DU LAIT SANS BEBE
Anna, Lilias Torance Newton, 1923
Ma seconde fille, je n'ai pu l'allaiter. Non pas parce que mon lait n'était pas bon. Non pas parce que je n'avais pas assez de lait. Non pas parce que j'avais choisi le biberon. Non pas parce que... mais parce qu'elle n'a pas vécu en dehors de mon ventre.
La grossesse s'est bien passée, les seins se sont préparés comme pour ma première grossesse. Quelques jours avant le terme, je comprenais qu'elle ne vivait plus. Après l'accouchement, à l'hôpital, on m'a remis le médicament pour stopper la montée de lait. Cela a dû être efficace, je ne me souviens pas d'avoir eu un engorgement. De retour de la maternité, je devais continuer à le prendre mais je le supportais mal physiquement et moralement.
Surtout, je n'avais pas envie de couper ce lait. Je n'étais pas encore prête à laisser s'effacer ce lien. C'était la seule chose qui me rattachait à elle. J'ai eu du lait pendant peut-être 3 ou 4 mois, peut-être plus ou moins, je ne sais plus.

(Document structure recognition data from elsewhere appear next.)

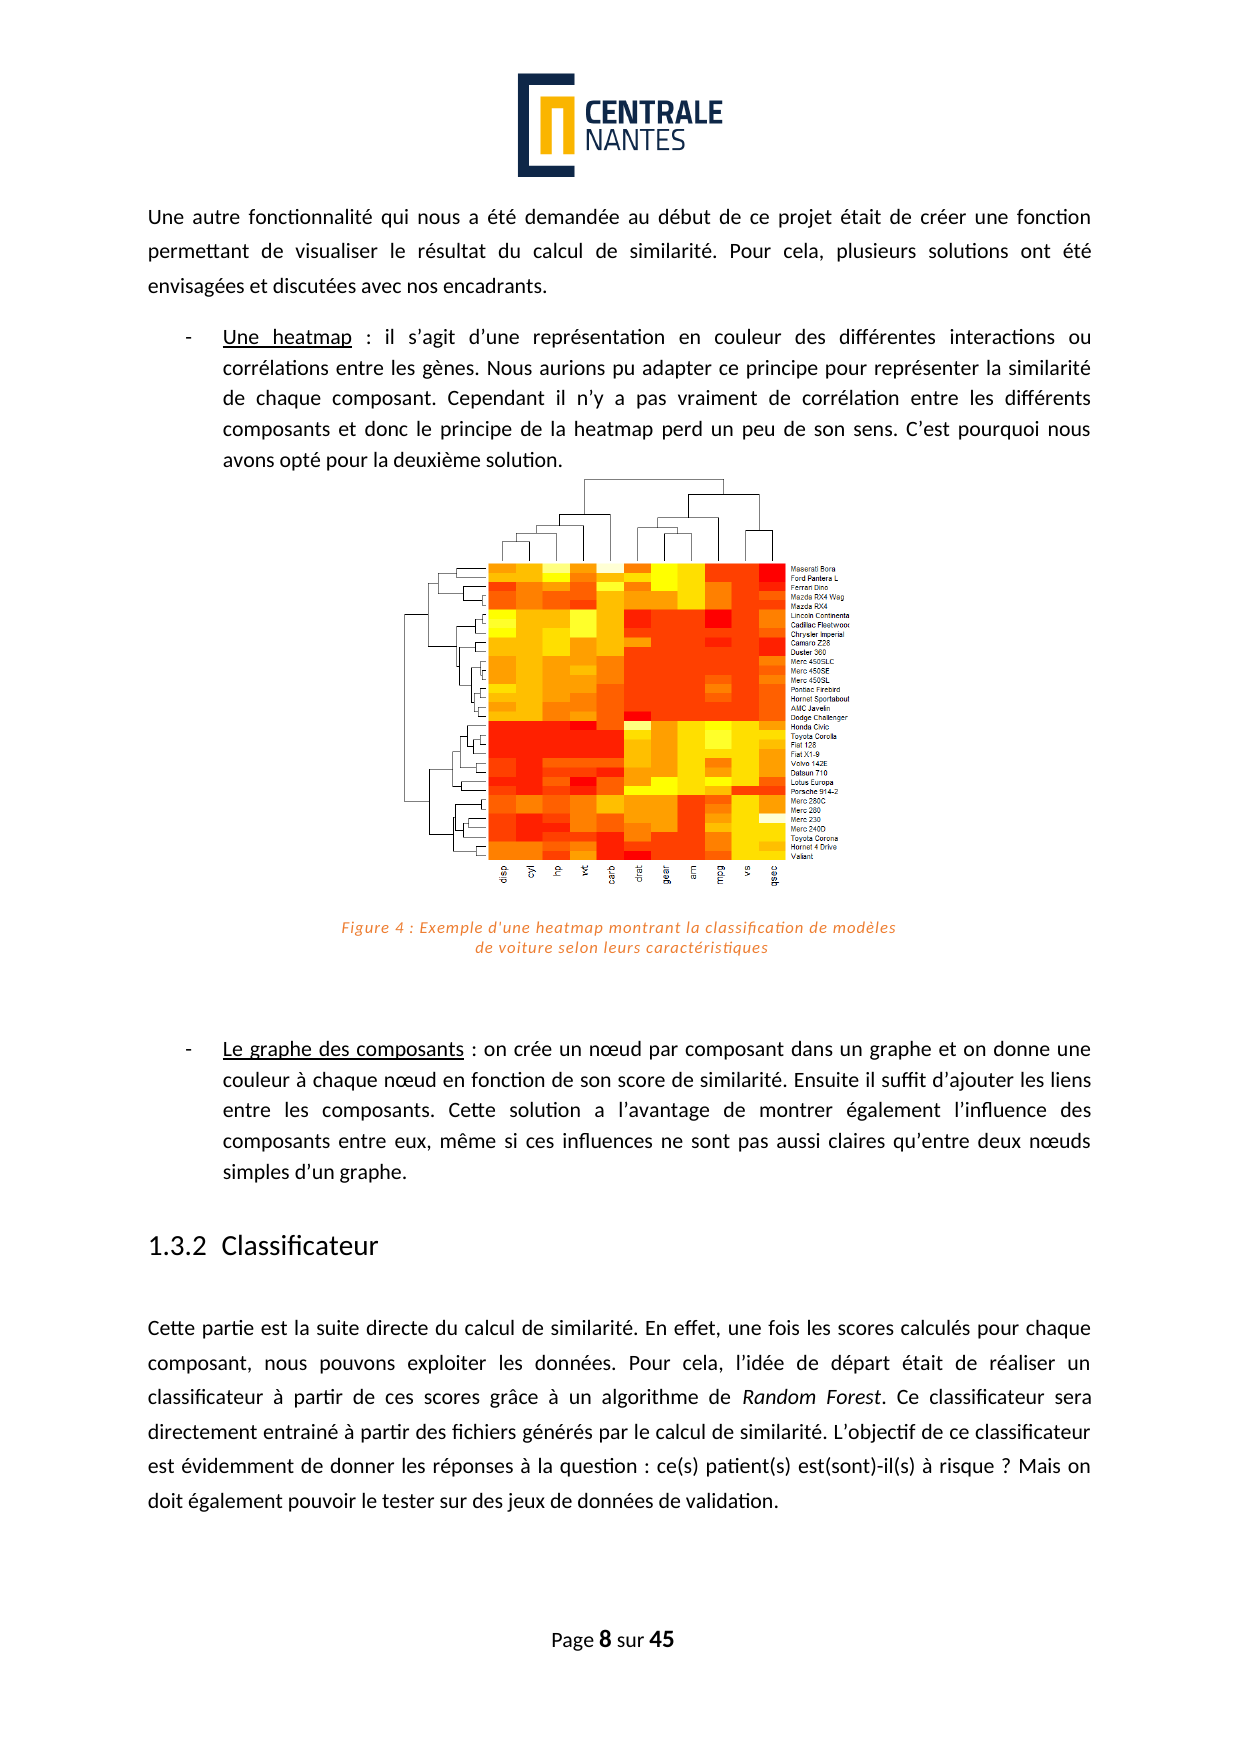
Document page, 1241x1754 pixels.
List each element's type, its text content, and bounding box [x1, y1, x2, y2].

picture [390, 476, 850, 913]
text Figure 4 : Exemple d'une heatmap montrant la classification de modèles de voiture selon leurs caractéristiques [148, 917, 1092, 957]
text Une autre fonctionnalité qui nous a été demandée au début de ce projet était de créer une fonction permettant de visualiser le résultat du calcul de similarité. Pour cela, plusieurs solutions ont été envisagées et discutées avec nos encadrants. [148, 203, 1092, 299]
list Le graphe des composants : on crée un nœud par composant dans un graphe et on donne une couleur à chaque nœud en fonction de son score de similarité. Ensuite il suffit d’ajouter les liens entre les composants. Cette solution a l’avantage de montrer également l’influence des composants entre eux, même si ces influences ne sont pas aussi claires qu’entre deux nœuds simples d’un graphe. [185, 1035, 1092, 1184]
text Cette partie est la suite directe du calcul de similarité. En effet, une fois les scores calculés pour chaque composant, nous pouvons exploiter les données. Pour cela, l’idée de départ était de réaliser un classificateur à partir de ces scores grâce à un algorithme de Random Forest. Ce classificateur sera directement entrainé à partir des fichiers générés par le calcul de similarité. L’objectif de ce classificateur est évidemment de donner les réponses à la question : ce(s) patient(s) est(sont)-il(s) à risque ? Mais on doit également pouvoir le tester sur des jeux de données de validation. [148, 1314, 1092, 1514]
picture [517, 73, 723, 177]
list Une heatmap : il s’agit d’une représentation en couleur des différentes interactions ou corrélations entre les gènes. Nous aurions pu adapter ce principe pour représenter la similarité de chaque composant. Cependant il n’y a pas vraiment de corrélation entre les différents composants et donc le principe de la heatmap perd un peu de son sens. C’est pourquoi nous avons opté pour la deuxième solution. [185, 323, 1092, 472]
subtitle 1.3.2 Classificateur [148, 1227, 1092, 1263]
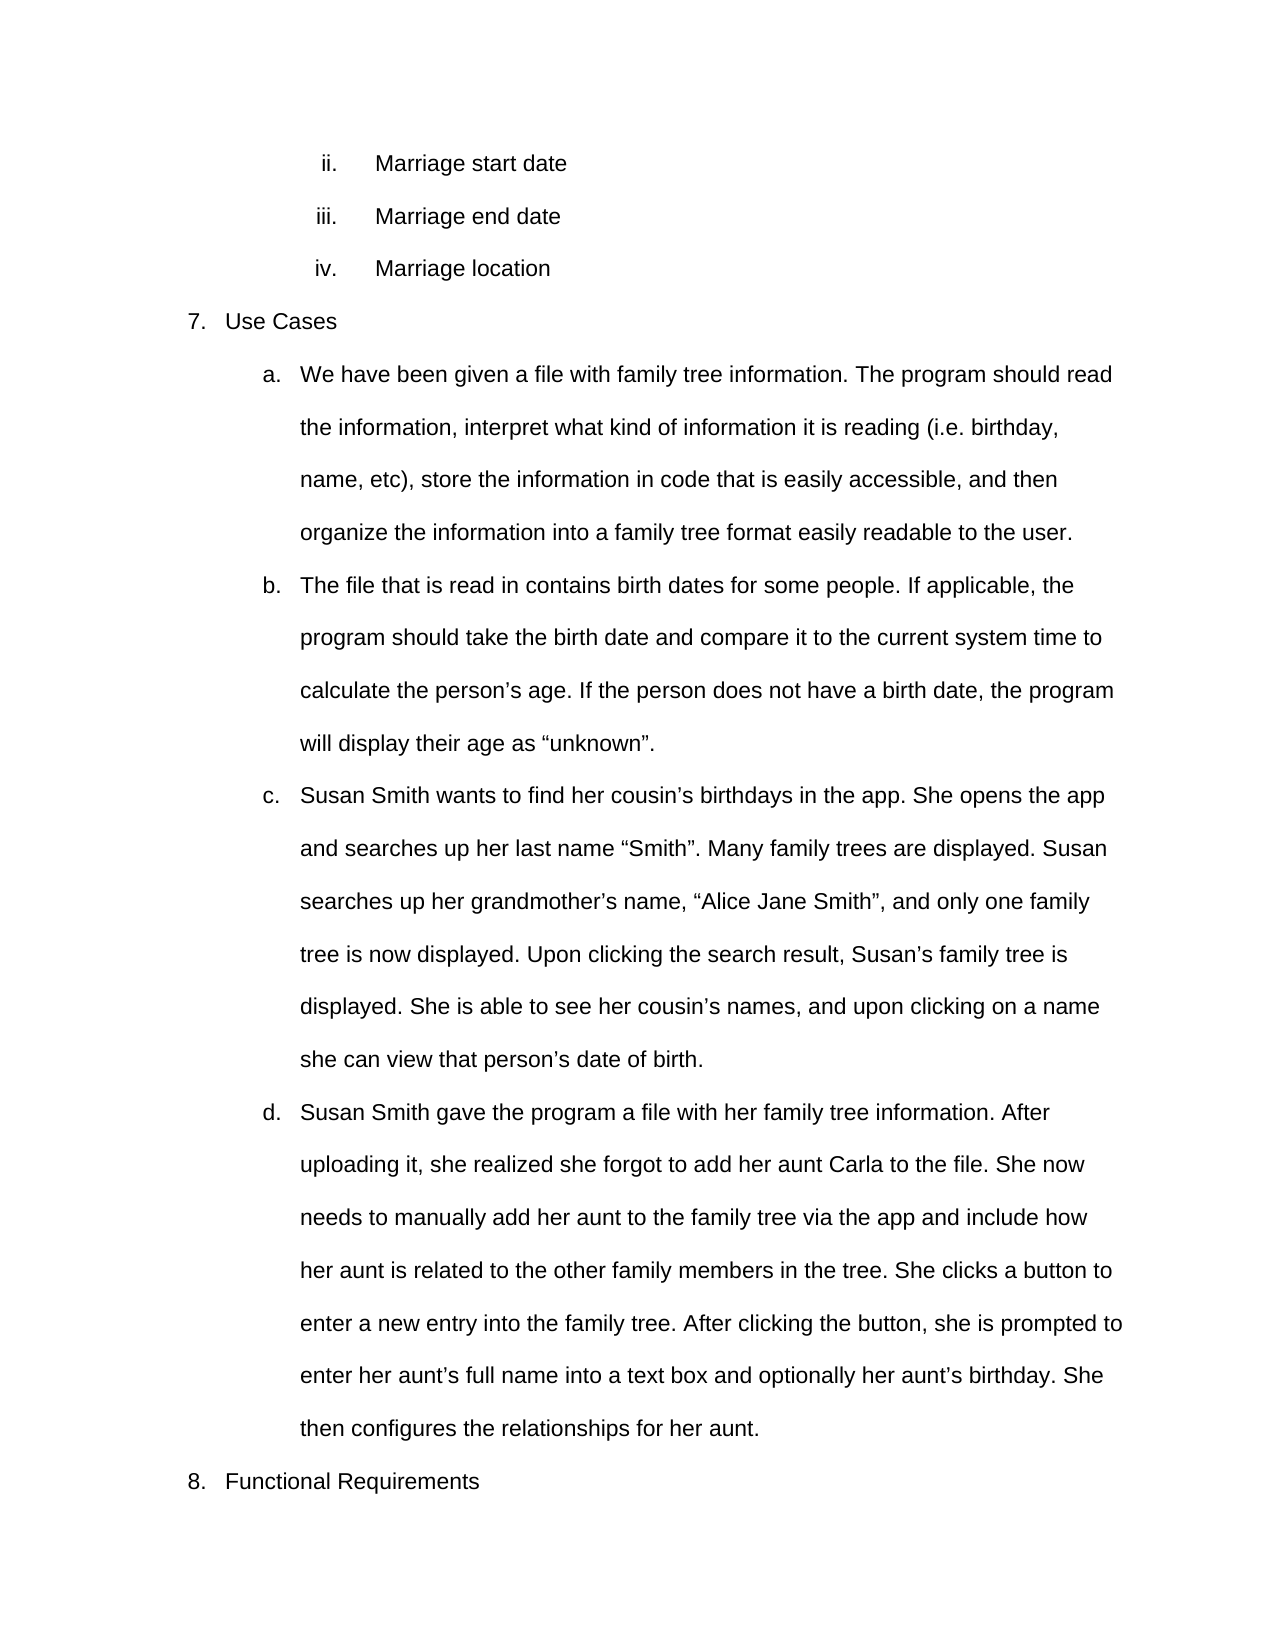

Les premières semaines, ces perles de lait étaient la seule preuve que je n'avais pas rêvé, qu'elle avait bien existé.
Emma est née sans vie il y a trois ans, cela veut dire qu'elle est décédée in utéro et que j'ai accouché "normalement" (elle est inscrite sur notre livret de famille).
Ces souvenirs de non-allaitement me reviennent et je les dévoilent car il me semble juste d'évoquer aussi ces mamans qui ne peuvent aboutir à ce beau projet.
Si ces mamans sont comme moi, elles n'en parlent pas et vivent seules cette période de lait sans bébé.
Je suis aujourd'hui une heureuse maman qui allaite sa troisième fille de 15 mois avec les hauts et les bas de l'allaitement longue durée.